In 2011–2012 King Edward VII Memorial Hospital changed its billing methodology for services. In-patient services changed from a flat diem rate to a diagnosis-related group (DRG). The DRG methodology means that the cost of any service is now charged at an average cost for the care received depending upon the diagnosis for the patient.

This is a fairer method of reimbursement as it reflects the true cost of providing care and also provides an incentive to move patients quickly through the system, improving efficiency. However, the short-term result was that there was a shifting of cost to those who carry private insurance, resulting in increases in premiums of approximately 25 to 30 percent.

Combined with the fact that we have experienced an expansion in out-patient lab and diagnostic services, which are part of the trend towards defensive medicine, this has resulted in healthcare inflation running into double digits.

In my opinion, Bermuda would be prudent to employ the ‘HERO’ic approach to healthcare which was proposed by Dr Paul Ellwood, the healthcare policy innovator responsible for coining the term health maintenance organizations (HMOs).

‘H’ stands for a health system that combines insurance with healthcare delivery.

‘E’ stands for evidence-based medicine. Physicians and patients must agree that they will pursue evidence-based protocols whenever patients have a corresponding diagnosis. This means that we must all agree to deliver appropriate, medically-necessary treatment, not just treatment for the sake of it.

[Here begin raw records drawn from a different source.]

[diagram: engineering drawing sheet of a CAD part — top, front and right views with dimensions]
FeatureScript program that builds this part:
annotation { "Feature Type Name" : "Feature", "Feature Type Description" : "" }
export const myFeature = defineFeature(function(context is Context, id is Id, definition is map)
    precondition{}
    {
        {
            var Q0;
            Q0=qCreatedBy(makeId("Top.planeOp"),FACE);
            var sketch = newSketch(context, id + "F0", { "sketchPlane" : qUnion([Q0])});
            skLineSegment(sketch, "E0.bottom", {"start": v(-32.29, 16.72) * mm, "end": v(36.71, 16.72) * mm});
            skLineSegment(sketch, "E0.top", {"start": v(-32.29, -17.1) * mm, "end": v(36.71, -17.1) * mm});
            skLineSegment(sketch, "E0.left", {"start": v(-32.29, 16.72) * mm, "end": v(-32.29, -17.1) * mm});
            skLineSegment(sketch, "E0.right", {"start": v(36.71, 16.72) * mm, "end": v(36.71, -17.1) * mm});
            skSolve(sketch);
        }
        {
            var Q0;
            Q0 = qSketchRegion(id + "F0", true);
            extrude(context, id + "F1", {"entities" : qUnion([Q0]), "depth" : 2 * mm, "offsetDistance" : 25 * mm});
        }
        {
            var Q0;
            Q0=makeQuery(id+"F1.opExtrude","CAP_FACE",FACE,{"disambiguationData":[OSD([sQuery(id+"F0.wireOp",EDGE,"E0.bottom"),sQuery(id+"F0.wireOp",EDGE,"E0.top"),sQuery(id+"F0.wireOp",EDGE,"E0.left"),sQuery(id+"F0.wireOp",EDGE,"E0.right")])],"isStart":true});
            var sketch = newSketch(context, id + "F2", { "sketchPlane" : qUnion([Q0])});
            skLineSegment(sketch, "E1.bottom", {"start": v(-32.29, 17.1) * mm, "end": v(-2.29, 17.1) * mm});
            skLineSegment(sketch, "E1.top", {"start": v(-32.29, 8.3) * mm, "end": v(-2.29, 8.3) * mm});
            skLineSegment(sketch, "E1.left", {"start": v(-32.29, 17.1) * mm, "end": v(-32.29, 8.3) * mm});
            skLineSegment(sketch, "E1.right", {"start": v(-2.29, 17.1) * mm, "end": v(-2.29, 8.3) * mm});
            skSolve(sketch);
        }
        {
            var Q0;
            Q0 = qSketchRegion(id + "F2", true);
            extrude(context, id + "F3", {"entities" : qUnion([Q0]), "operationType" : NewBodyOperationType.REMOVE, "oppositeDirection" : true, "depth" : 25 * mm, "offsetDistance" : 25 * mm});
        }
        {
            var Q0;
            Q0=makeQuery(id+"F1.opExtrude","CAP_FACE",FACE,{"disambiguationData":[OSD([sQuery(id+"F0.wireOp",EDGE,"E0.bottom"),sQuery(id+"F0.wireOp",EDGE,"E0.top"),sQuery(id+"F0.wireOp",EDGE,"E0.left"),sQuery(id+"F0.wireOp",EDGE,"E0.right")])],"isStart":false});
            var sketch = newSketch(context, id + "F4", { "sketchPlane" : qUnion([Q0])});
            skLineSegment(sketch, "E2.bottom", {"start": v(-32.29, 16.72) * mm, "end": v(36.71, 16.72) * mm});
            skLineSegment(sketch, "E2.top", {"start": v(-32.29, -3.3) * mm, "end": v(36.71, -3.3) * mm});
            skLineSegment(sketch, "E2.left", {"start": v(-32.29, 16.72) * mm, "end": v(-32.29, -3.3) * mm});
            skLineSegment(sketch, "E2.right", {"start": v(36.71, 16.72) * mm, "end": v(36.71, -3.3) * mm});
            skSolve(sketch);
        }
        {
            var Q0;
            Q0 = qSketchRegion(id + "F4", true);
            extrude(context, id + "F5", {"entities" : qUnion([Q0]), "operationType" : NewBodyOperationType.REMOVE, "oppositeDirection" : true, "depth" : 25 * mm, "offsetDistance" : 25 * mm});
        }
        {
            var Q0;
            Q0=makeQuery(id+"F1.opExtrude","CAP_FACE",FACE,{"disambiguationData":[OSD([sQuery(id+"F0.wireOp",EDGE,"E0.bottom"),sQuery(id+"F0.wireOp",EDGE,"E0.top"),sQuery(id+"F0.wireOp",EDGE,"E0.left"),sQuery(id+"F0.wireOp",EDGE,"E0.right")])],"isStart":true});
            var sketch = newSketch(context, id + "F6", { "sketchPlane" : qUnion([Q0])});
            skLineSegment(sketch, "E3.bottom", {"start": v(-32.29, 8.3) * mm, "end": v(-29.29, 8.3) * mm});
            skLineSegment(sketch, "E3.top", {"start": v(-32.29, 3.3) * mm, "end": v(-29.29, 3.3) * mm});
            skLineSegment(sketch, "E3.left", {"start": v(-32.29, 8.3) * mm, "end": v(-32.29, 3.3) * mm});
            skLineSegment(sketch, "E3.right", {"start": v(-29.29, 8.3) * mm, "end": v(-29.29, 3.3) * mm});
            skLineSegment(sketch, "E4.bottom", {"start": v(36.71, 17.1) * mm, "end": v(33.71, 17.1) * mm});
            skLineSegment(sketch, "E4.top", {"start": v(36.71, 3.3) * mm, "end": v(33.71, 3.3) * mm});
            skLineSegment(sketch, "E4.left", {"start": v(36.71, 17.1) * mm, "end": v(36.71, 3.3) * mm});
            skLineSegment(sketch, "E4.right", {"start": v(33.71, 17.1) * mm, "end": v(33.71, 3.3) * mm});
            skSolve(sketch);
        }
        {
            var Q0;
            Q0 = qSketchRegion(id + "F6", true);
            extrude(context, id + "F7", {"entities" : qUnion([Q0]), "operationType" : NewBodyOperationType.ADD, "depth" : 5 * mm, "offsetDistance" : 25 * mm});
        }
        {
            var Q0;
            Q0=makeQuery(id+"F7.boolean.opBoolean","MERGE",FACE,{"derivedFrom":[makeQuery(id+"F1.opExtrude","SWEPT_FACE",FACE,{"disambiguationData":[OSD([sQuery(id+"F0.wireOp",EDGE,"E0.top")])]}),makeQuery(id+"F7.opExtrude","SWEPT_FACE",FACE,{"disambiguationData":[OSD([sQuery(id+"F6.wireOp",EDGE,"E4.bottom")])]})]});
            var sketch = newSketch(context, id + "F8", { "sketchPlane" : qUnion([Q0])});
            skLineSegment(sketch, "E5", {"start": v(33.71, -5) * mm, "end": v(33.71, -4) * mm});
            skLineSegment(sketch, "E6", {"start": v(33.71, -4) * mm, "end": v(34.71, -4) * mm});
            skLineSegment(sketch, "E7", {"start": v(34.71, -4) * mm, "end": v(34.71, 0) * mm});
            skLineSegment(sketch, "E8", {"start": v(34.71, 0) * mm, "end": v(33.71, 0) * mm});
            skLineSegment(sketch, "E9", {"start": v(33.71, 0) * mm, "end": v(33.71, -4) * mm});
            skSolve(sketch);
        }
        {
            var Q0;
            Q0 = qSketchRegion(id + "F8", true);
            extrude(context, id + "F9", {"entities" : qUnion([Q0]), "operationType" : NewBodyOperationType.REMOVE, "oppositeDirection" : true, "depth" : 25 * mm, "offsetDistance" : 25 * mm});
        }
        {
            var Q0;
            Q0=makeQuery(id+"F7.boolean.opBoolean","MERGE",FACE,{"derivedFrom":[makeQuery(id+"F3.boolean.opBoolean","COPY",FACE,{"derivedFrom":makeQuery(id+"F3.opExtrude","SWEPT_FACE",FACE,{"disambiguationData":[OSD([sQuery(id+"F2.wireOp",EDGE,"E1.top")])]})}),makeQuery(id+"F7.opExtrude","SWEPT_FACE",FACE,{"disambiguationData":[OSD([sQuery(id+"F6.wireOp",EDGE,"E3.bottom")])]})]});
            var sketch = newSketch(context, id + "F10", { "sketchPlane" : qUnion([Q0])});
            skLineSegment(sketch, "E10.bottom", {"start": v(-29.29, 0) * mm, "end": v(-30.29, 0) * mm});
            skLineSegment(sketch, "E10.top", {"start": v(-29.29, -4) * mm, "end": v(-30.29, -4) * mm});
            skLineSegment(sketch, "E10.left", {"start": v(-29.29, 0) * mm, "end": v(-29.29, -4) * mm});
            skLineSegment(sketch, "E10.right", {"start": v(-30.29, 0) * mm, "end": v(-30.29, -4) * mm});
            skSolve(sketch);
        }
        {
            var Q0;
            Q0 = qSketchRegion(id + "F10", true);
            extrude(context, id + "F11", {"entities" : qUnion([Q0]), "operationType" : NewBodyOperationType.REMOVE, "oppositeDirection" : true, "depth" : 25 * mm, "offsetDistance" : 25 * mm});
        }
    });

‘R’ is for responsibility. Patients need to assume greater responsibility for their own health and for the cost of the healthcare they require.

‘O’ stands for outcome accountability. Does the treatment work? This requires ongoing scrutiny.

Bermuda should retain these elements as it continues to evolve and develop its delivery of healthcare.

Who’s to blame?

Who is responsible for the increase in the cost of healthcare? Perhaps no single body is responsible.

Technology and our scientific capability to deliver healthcare are potentially outstripping our ability to pay for it. Technology is providing ever more expensive options that offer improvement in the quality of life and the promise of longevity. Perhaps we will just have to get used to paying higher premiums if we want to live longer.

The hospitals, doctors and clinics that invest in advanced medical services and new technology, and pharmacies, are all working for a profit and to generate funds needed for future development and reinvestment.

The health insurance industry simply helps to make the wheels go round and asks for a return on its investment too. It is an easy target for politicians, but premiums and claims costs are driven by overall utilisation and the cost of the services delivered by service providers.

Recently, initiatives have been implemented to update and improve the health system in Bermuda and these have affected the cost of healthcare. The timing is problematic due to the number of initiatives that are currently underway with seemingly little regard for the impact on people’s pockets.

All these initiatives are well intentioned but it is impossible for any society to disregard cost when considering its options, and we cannot simply blame the insurance industry for the rising cost of coverage. We are making our best efforts to advise government and local providers that some of the initiatives are ill-timed and that the forecasts of their consultants may need further analysis. 

The increases in premiums in the last few years are attributable to three major factors:

General inflation;

Price increases for certain services in excess of inflation and;

Increased utilisation.

In Bermuda we have been impacted by a combination of all these factors, especially in the local system and through increased utilisation.

There is no simple solution, but a social partnership with all the key stakeholders who are committed to making informed decisions will allow us to move forward.

More can be achieved in Bermuda if we are allowed to pre-certify the use of particular services as is done overseas.

The government has to be realistic about the reforms it is seeking to implement in difficult economic times. Open public debate and further education are needed so that people can decide whether they want to pay more for their healthcare in return for the provision of more services locally.